▶ Required work:
Swap every occurrence of "Hyundai Solaris" in the lines below for "Kia Rio", and keep everything else the same. Leave the pictures out of your answer.

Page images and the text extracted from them
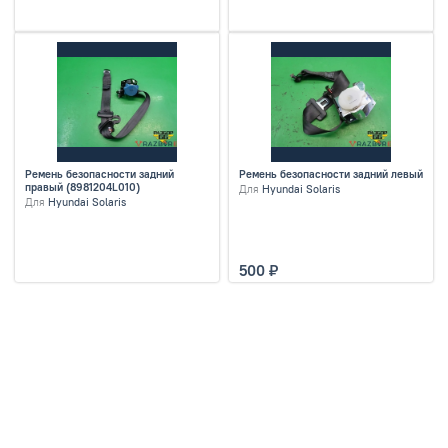
Ремень безопасности задний
Ремень безопасности задний левый
правый (8981204L010)
Для
Hyundai Solaris
Для
Hyundai Solaris
500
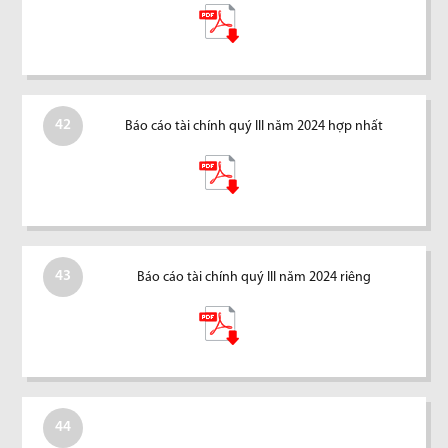
42
Báo cáo tài chính quý III năm 2024 hợp nhất
43
Báo cáo tài chính quý III năm 2024 riêng
44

▶ The completed task:
Ремень безопасности задний
Ремень безопасности задний левый
правый (8981204L010)
Для
Kia Rio
Для
Kia Rio
500
42
Báo cáo tài chính quý III năm 2024 hợp nhất
43
Báo cáo tài chính quý III năm 2024 riêng
44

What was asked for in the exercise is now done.